**Quoted passage:**
Do melons, sweet potatoes, craft beer and e-cigarettes feature in your weekly shop? They’ve been added to the shopping basket of goods that’s used to measure UK inflation, while sat navs and yoghurt drinks have been taken out. For many commentators the change has been taken as a sign of shifting British tastes, but that aspect of CPI is more tangential than actual.
Every year the Office of National Statistics (ONS) releases details of the latest basket, the contents of which make up the Consumer Prices Index. Known as CPI, there’s a reason it doesn’t stand for Cultural Preferences Illustrator.
The yardstick is that a basket item should account for between £100m and £400m of annual sales. If they drop below the lower limit they will usually drop out of the CPI, and that is the qualifying level for new entrants too.
The CPI shows the history of prices of a basket of consumer goods and services including food, gardening products, alcohol, tobacco, sporting and recreational services. It is calculated by taking price changes for each item with goods weighted by importance and then averaging them. Effectively the CPI is tracking changes in these averaged prices over time and therefore acts as an important measure of inflation.
To ensure representativeness, the CPI involves collecting sample prices of around 700 goods and services in 140 areas in the UK. That means that every month they are collecting 180,000 separate prices. Some goods are unlikely to ever be taken out of the shopping basket of goods as they are so important in terms of the amount of household spending allocated to them. These include petrol, electricity and gas.

**Extracted records:**
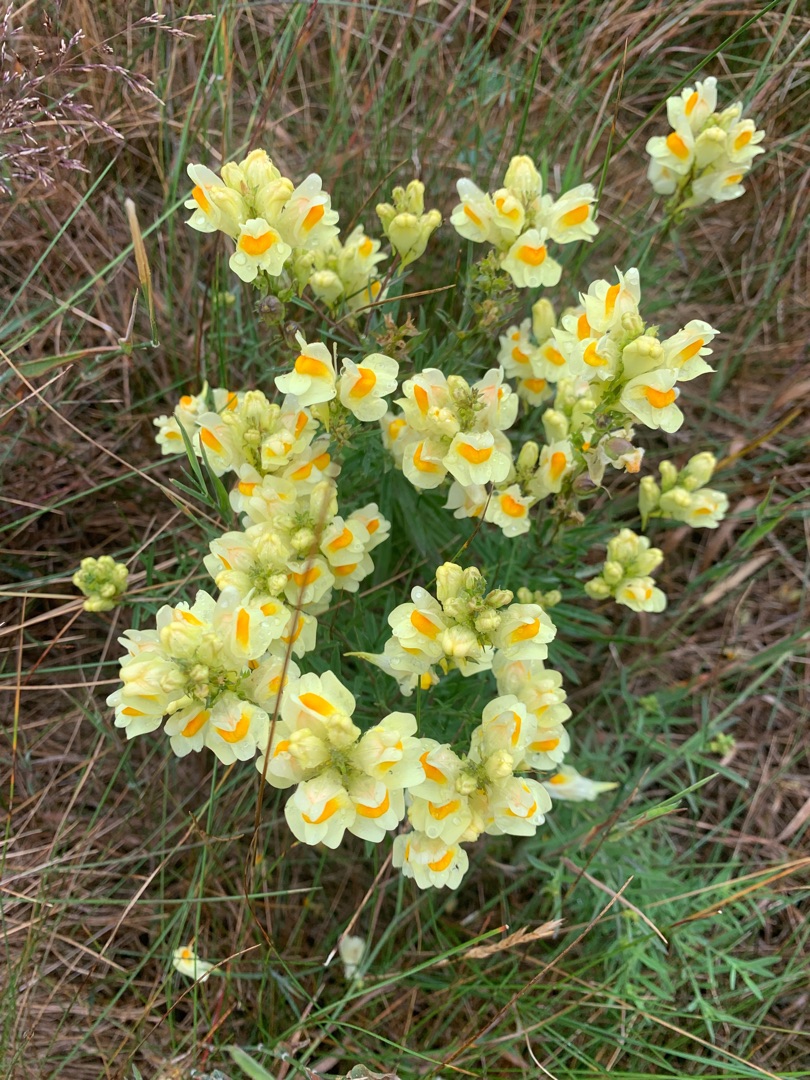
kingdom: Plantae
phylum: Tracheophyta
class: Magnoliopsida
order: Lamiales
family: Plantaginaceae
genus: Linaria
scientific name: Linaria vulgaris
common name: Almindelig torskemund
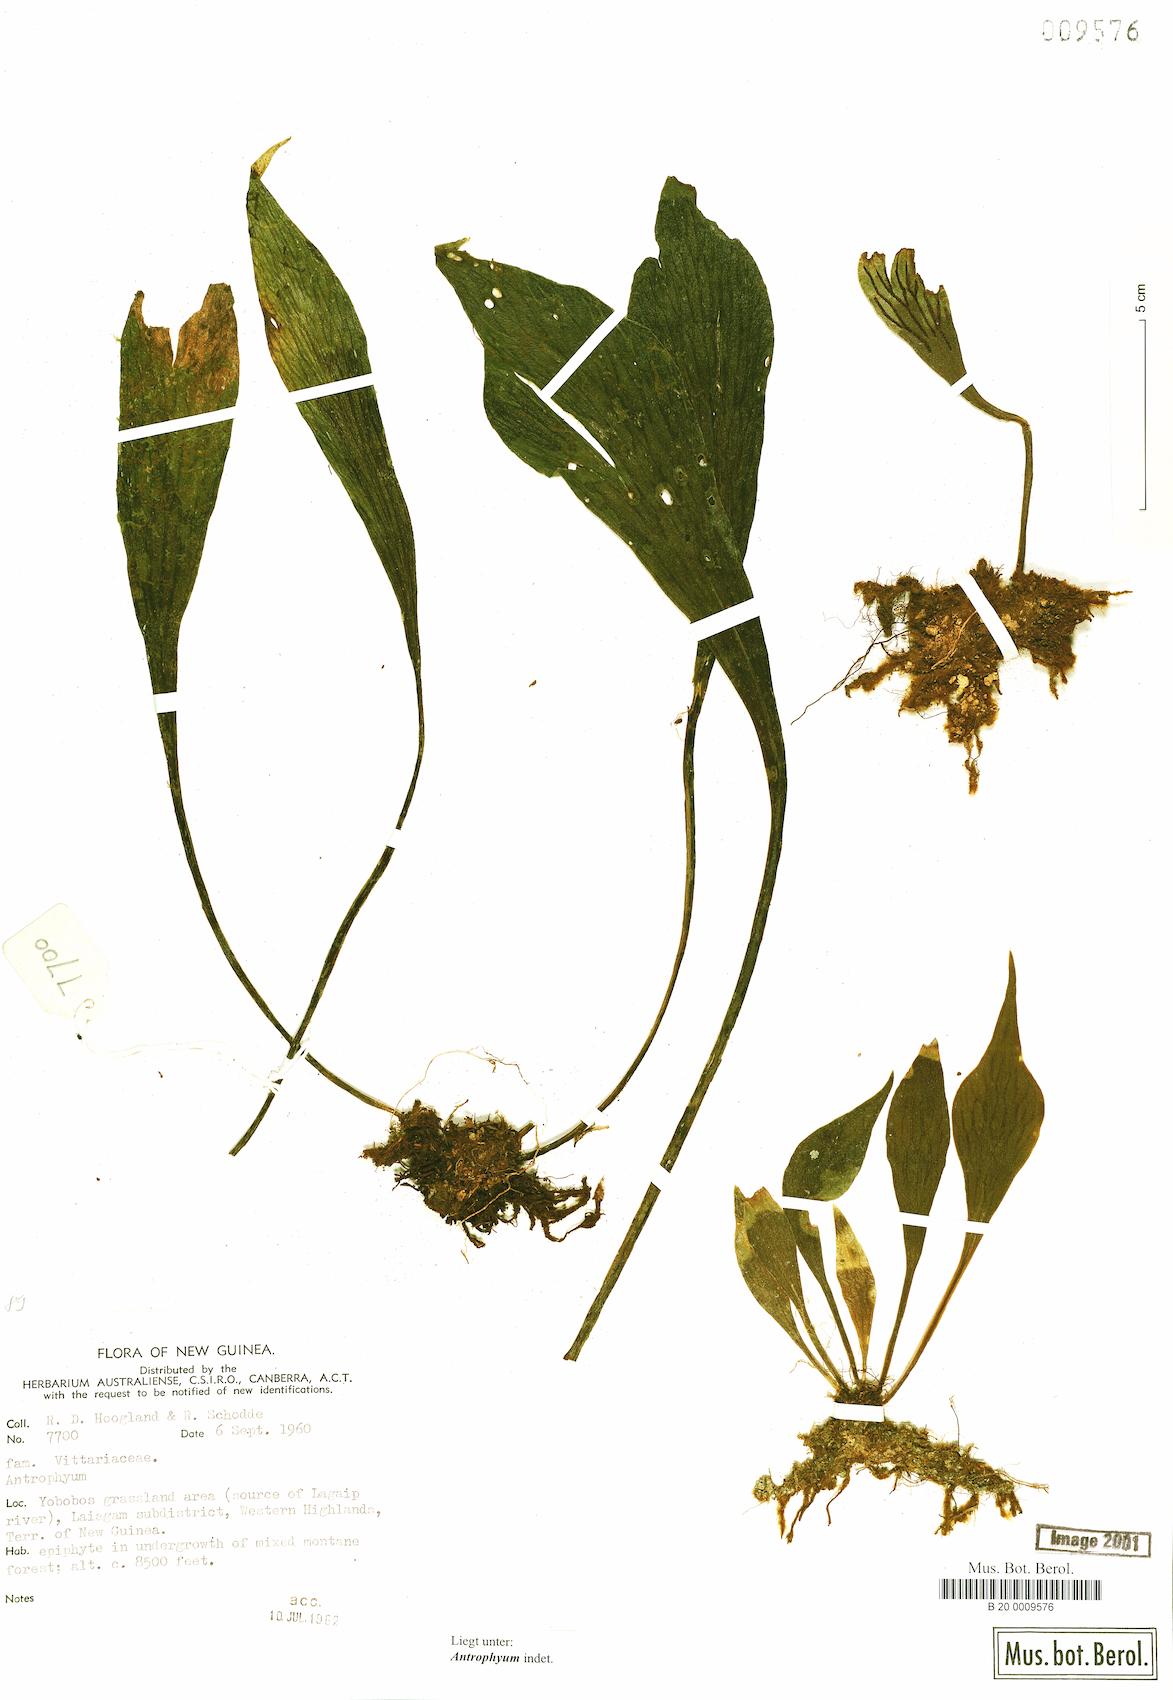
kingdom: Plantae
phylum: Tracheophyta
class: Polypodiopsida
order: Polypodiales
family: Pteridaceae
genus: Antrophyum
==
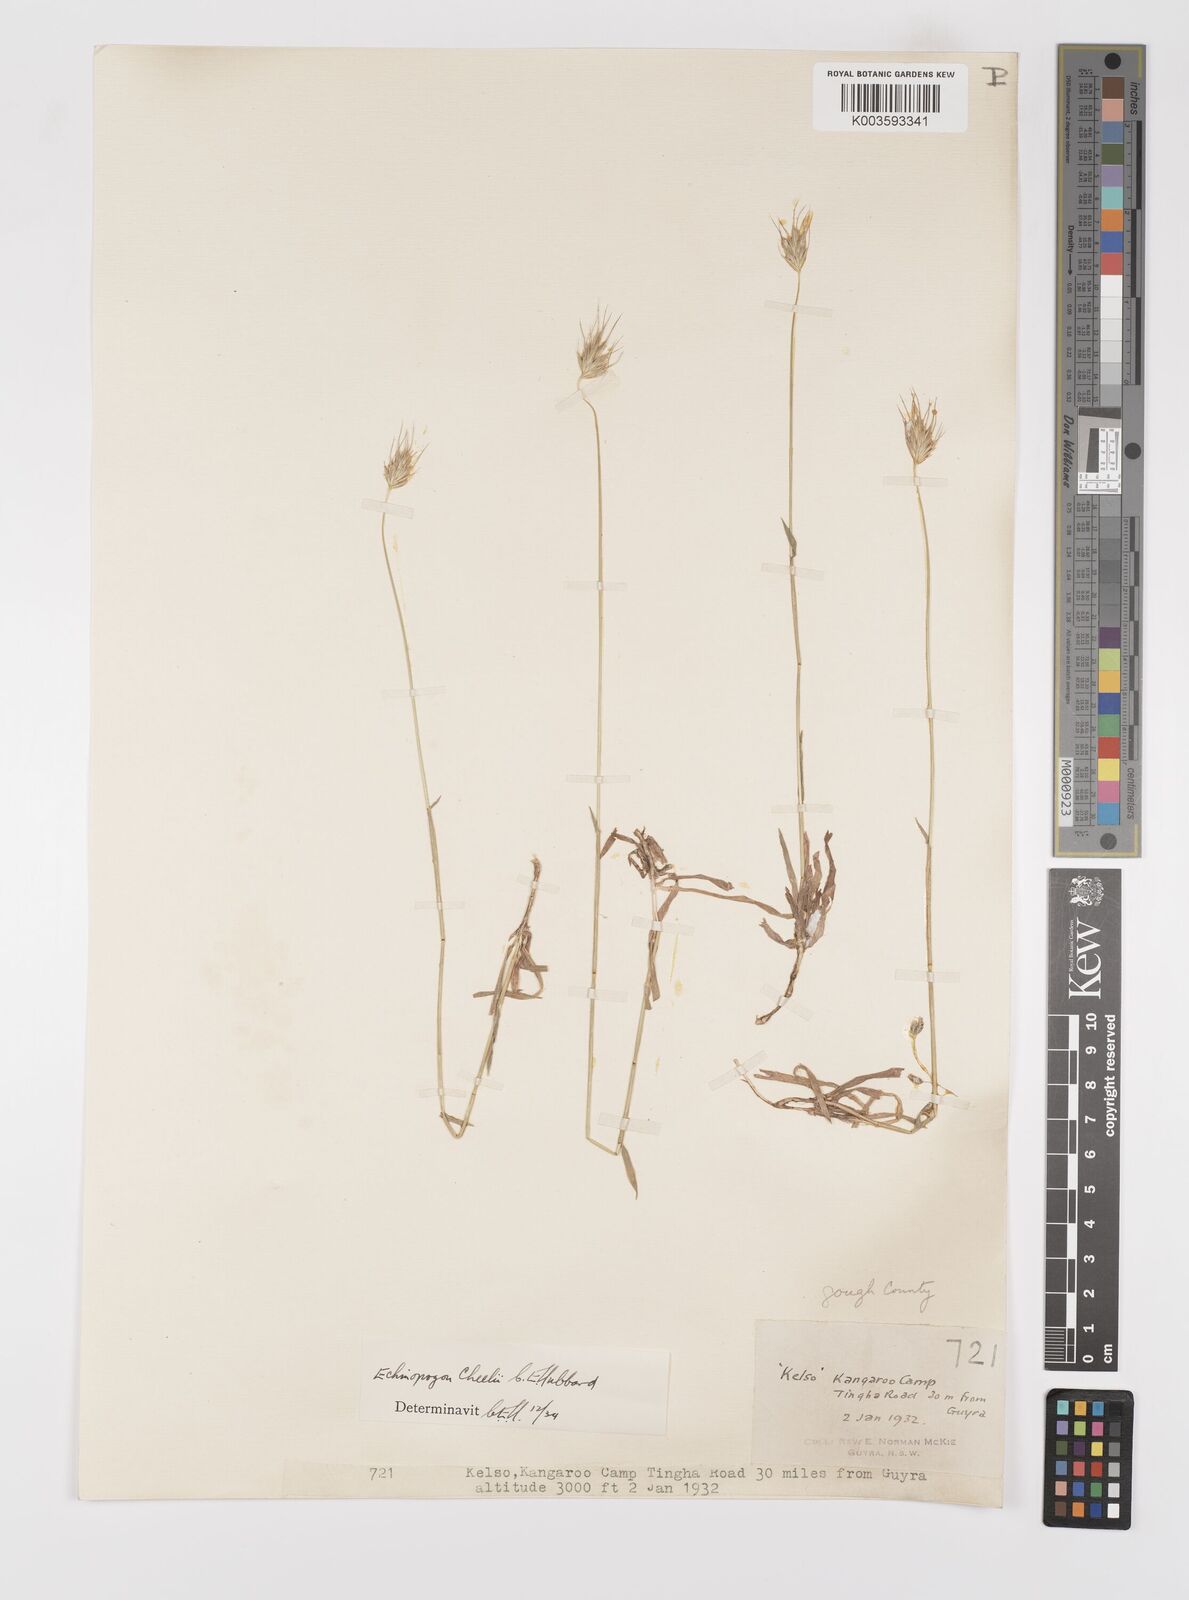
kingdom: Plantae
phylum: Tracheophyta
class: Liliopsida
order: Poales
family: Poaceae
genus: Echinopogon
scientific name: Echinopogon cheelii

**Tasks:**
a - According to the passage on the UK inflation basket, what range of annual sales should a basket item account for?
b - Go on with the passage on the UK inflation basket, starting after its last sentence.

**Written responses:**
a - Between £100m and £400m of annual sales.

b -
So the CPI’s basket of goods gives us a measure of how prices have risen or fallen month on month. If the CPI is 2% that means that on average the price of products and services is 2% higher. Importantly, CPI does not include housing costs including mortgage interest payments and council tax, which the Retail Price Index does.
Therefore one way of looking at it is as a good representation of what you would be spending after you have paid your mortgage or rent, and council tax, which for many is their major monthly outgoing.
A marker of changing tastes?
While the media is busy identifying how our tastes have changed, the ONS points out that the contents of the basket and the changes from one year to the next should not be given overdue emphasis. Their purpose is to help give a representative picture when estimating price changes.
Of course the baskets do reflect changes in consumer tastes, but more importantly they illustrate innovation in consumer products and services. E-cigarettes were not available five years ago and smart phones have shifted the marketplace away from separate navigation devices. Clearly sweet potatoes and melons have been with us for some time and yoghurt drinks have not suddenly gone out of favour with the British public. But their inclusion (or disqualification) is probably more to do with the overall make-up of the basket rather than anything more significant.
The ONS emphasises that the changes in the basket of goods reflects a range of considerations including the practicality of collecting prices and an ongoing objective of improving coverage of high spending areas such as food. Also there is a statistical issue whereby estimating price changes can be improved at the margin by varying the number or type of representative items collected. This means that in any product grouping they use a degree of subjective judgement in terms of the choice of products and the weights they attach to them.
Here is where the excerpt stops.